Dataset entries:
----------
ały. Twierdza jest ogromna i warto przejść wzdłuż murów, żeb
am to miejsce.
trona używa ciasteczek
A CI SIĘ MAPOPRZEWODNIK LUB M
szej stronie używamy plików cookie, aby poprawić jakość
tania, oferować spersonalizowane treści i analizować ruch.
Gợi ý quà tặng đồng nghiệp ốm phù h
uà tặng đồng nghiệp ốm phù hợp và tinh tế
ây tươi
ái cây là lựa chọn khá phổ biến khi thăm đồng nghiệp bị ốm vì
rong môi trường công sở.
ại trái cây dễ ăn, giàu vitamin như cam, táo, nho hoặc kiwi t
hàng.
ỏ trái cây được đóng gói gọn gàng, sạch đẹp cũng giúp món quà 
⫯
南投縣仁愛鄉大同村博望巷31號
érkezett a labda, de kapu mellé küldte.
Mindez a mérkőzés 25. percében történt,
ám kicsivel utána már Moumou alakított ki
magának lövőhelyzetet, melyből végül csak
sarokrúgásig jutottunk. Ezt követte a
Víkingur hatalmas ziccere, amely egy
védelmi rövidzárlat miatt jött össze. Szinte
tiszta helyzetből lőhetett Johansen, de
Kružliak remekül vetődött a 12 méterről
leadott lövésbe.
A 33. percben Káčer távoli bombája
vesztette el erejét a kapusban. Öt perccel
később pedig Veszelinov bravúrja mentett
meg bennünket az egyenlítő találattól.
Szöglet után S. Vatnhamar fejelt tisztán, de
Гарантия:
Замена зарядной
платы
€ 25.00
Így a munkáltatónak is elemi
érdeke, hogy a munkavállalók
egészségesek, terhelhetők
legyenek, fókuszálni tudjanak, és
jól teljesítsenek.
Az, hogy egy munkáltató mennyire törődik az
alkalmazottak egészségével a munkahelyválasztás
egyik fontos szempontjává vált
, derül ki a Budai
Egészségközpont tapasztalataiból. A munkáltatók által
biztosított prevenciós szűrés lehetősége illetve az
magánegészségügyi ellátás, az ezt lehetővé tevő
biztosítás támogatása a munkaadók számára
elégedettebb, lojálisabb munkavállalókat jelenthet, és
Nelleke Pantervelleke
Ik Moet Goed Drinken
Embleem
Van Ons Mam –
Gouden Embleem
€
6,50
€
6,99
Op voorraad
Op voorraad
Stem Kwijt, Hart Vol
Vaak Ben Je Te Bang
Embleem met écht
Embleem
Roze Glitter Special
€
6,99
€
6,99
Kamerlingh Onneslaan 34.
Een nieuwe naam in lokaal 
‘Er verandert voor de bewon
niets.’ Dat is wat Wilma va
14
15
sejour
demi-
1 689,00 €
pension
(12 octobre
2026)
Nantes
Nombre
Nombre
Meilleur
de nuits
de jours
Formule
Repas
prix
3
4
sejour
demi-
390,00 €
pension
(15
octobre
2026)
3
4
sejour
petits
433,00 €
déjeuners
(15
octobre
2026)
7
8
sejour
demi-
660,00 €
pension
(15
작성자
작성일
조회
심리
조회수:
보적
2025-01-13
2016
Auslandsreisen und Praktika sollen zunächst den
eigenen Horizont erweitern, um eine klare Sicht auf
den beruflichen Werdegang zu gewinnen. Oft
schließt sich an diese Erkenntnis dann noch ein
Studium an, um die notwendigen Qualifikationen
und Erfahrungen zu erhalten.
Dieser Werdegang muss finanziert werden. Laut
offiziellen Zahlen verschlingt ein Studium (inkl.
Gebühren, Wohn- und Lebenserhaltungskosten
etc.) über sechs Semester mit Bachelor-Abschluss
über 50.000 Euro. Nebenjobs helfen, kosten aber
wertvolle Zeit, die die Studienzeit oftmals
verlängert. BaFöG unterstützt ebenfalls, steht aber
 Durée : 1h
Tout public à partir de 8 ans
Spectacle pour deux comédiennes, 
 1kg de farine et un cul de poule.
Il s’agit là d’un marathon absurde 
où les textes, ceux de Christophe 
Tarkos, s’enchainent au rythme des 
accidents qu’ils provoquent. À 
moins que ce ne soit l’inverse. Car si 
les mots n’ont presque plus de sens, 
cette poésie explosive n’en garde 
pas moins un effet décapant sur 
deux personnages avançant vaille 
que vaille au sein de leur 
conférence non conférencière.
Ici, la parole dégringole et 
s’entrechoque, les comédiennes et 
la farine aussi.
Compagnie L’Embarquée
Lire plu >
----------
Exercise brief
Looking through the records, copy out every line in which the word "tặng" is found.

Task solution
Gợi ý quà tặng đồng nghiệp ốm phù h
uà tặng đồng nghiệp ốm phù hợp và tinh tế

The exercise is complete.